O Deutsche Bank AG divulgou recentemente uma análise onde concluiu que o Credit Suisse Group AG enfrenta um défice de capital de pelo menos 4 mil milhões de francos suíços (4,09 mil milhões de euros, ao câmbio atual) para melhorar a sua solidez financeira, financiar a sua reestruturação e apoiar o crescimento.
O banco suíço está atualmente a fazer uma profunda revisão do negócio, após uma série de escândalos e perdas que põem em causa a capacidade de tentar competir como um banco de investimento global, explica a ‘Bloomberg’, mas a dimensão de qualquer aumento de capital seria seria determinada pela capacidade do banco suíço de vender rapidamente o seu negócio de comércio de produtos securitizados, divisão que o novo director executivo do banco, Ulrich Koerner, está a estudar a reformulação.
“A geração de capital, bem como a redução das empresas, levam tempo e são provavelmente mais carregadas de capital de retaguarda, enquanto que o reforço do capital e o financiamento da reestruturação requerem capital inicial”, escreveram os analistas do Deutsche Bank Benjamin Goy e Sharath Kumar Ramanathan, citados pelo meio de comunicação. “A venda de produtos securitizados tem, na nossa opinião, alguns riscos de execução”.
Se vendesse esse negócio, o Credit Suisse libertaria cerca de 3 mil milhões de francos suíços de capital (cerca de 3,08 mil milhões de euros, ao câmbio atual), segundo a análise.

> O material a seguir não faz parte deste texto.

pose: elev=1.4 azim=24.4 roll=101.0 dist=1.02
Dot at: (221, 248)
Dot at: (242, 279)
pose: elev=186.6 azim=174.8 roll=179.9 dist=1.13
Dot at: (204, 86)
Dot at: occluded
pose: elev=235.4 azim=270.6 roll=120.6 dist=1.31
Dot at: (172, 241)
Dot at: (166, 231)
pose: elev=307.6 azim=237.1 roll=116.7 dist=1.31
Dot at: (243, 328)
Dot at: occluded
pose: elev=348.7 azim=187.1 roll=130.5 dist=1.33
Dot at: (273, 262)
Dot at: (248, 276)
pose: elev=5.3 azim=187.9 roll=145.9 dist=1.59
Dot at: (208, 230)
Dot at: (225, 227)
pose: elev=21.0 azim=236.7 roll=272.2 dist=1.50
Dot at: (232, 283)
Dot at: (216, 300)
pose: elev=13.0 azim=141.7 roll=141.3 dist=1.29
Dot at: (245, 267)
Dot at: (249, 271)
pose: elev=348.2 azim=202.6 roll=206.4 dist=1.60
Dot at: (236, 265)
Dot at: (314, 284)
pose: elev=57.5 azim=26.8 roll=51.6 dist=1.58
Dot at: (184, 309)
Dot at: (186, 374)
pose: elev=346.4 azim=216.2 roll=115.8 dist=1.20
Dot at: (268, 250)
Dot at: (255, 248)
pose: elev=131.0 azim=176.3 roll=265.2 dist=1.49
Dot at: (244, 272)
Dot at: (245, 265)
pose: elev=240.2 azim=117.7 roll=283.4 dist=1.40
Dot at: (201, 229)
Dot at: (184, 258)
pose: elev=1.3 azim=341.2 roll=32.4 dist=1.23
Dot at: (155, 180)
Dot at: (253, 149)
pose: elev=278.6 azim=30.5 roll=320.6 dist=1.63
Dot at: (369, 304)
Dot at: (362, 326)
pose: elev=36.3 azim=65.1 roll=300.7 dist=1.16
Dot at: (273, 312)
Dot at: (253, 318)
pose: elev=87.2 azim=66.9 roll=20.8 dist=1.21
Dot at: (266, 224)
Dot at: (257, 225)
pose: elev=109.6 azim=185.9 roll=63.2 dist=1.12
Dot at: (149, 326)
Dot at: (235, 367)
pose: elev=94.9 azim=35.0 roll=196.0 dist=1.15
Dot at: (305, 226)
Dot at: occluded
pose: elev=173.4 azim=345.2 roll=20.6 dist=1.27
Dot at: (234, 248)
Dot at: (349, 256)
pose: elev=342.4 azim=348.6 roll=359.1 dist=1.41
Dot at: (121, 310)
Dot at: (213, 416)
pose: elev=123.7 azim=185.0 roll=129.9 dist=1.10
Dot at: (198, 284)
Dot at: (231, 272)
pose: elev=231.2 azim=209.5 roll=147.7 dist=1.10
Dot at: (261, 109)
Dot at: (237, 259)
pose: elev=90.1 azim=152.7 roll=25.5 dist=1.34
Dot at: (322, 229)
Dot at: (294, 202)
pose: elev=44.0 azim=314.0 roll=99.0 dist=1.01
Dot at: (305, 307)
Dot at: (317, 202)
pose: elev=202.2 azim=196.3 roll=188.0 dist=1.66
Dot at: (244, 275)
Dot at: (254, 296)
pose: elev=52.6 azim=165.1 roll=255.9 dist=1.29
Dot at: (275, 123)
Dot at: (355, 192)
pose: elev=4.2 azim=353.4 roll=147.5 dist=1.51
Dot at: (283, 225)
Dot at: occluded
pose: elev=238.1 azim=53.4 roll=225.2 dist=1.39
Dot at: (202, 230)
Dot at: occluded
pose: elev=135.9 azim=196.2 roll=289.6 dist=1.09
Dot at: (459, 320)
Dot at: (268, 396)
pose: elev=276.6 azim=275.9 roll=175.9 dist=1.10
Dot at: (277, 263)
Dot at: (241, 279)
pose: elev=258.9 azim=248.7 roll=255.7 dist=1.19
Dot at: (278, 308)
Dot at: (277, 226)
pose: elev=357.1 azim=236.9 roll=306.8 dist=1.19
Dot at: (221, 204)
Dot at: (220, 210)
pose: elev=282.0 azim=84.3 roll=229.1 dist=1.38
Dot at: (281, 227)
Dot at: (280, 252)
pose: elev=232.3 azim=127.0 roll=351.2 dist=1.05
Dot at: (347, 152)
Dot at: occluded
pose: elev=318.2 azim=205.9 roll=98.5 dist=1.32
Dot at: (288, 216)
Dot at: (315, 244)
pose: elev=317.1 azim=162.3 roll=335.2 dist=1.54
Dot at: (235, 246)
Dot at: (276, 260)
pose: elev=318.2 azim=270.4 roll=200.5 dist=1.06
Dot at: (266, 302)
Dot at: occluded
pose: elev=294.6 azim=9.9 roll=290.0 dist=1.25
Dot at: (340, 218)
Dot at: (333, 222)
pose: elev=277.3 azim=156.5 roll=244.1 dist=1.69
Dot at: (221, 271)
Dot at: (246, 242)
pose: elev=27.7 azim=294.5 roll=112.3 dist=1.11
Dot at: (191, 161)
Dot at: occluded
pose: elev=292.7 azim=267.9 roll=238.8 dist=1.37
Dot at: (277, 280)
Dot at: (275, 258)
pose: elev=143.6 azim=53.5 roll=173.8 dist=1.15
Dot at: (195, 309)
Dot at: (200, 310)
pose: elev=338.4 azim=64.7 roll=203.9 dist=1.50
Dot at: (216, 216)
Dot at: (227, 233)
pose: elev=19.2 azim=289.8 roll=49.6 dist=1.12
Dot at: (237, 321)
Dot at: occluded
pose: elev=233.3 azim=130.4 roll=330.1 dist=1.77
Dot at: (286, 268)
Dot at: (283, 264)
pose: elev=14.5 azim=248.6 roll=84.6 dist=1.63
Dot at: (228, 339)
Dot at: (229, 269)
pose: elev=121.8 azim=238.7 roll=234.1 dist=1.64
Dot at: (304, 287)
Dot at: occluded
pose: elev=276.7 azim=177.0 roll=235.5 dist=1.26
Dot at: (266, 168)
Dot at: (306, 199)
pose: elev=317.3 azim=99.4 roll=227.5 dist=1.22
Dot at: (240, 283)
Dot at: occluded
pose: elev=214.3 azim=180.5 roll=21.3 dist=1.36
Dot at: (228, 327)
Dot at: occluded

A venda de menos de 100% dos produtos securitizados “reduziria significativamente o benefício do capital”, uma vez que a participação minoritária restante poderia ainda vincular recursos financeiros, escreveram os analistas.
A ‘Bloomberg’ explica ainda que os analistas do Deutsche Bank falam na possibilidade de venda de certas empresas ou participações detidas pela unidade de gestão de ativos do Credit Suisse, embora uma venda da unidade como um todo seja improvável.